- **Work to complete**
Each line from the one containing "text_box [590, 297, 1894, 573]" to the end of the entries below must be restated exactly, and no other line should appear.

- **Information provided**

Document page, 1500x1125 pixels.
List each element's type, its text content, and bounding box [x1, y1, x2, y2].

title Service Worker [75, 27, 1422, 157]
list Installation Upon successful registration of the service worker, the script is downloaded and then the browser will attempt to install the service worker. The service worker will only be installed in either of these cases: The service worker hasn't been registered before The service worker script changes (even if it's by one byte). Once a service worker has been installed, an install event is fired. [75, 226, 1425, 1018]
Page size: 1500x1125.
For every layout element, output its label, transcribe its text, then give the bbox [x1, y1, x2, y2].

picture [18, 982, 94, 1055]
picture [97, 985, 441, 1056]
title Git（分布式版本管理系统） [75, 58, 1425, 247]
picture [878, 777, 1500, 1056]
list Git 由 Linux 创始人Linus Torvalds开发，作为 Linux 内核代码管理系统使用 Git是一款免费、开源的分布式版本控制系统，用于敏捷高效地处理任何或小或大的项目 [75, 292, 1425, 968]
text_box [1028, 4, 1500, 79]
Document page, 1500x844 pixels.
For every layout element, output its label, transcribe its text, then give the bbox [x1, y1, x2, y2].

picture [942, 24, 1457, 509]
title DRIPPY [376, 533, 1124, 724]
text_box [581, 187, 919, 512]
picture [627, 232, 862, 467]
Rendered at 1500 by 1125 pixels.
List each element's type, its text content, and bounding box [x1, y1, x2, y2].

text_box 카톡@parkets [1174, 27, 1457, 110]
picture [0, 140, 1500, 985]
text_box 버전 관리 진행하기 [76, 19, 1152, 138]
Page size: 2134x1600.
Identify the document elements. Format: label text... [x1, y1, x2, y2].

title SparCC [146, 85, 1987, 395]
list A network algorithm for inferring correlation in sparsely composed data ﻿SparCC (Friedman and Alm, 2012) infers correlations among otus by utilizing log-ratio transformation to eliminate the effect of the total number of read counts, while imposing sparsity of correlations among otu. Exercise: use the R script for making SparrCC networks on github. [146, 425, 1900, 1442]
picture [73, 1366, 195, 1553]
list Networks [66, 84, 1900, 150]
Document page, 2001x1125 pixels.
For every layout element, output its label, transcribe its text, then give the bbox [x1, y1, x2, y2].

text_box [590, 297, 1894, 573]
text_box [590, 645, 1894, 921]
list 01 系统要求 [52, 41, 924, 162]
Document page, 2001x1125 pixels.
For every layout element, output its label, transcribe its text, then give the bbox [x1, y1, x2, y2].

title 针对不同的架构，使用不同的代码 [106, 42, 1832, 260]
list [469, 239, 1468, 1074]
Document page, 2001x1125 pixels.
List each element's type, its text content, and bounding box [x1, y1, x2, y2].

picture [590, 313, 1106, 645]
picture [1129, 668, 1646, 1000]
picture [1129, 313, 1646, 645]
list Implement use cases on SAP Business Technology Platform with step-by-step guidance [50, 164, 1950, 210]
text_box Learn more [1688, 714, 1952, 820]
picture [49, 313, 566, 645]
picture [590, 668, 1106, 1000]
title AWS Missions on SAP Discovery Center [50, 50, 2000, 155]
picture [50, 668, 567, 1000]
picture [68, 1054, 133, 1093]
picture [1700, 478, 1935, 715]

- **Written answer**
text_box [590, 297, 1894, 573]
text_box [590, 645, 1894, 921]
list 01 系统要求 [52, 41, 924, 162]
Document page, 2001x1125 pixels.
For every layout element, output its label, transcribe its text, then give the bbox [x1, y1, x2, y2].

title 针对不同的架构，使用不同的代码 [106, 42, 1832, 260]
list [469, 239, 1468, 1074]
Document page, 2001x1125 pixels.
List each element's type, its text content, and bounding box [x1, y1, x2, y2].

picture [590, 313, 1106, 645]
picture [1129, 668, 1646, 1000]
picture [1129, 313, 1646, 645]
list Implement use cases on SAP Business Technology Platform with step-by-step guidance [50, 164, 1950, 210]
text_box Learn more [1688, 714, 1952, 820]
picture [49, 313, 566, 645]
picture [590, 668, 1106, 1000]
title AWS Missions on SAP Discovery Center [50, 50, 2000, 155]
picture [50, 668, 567, 1000]
picture [68, 1054, 133, 1093]
picture [1700, 478, 1935, 715]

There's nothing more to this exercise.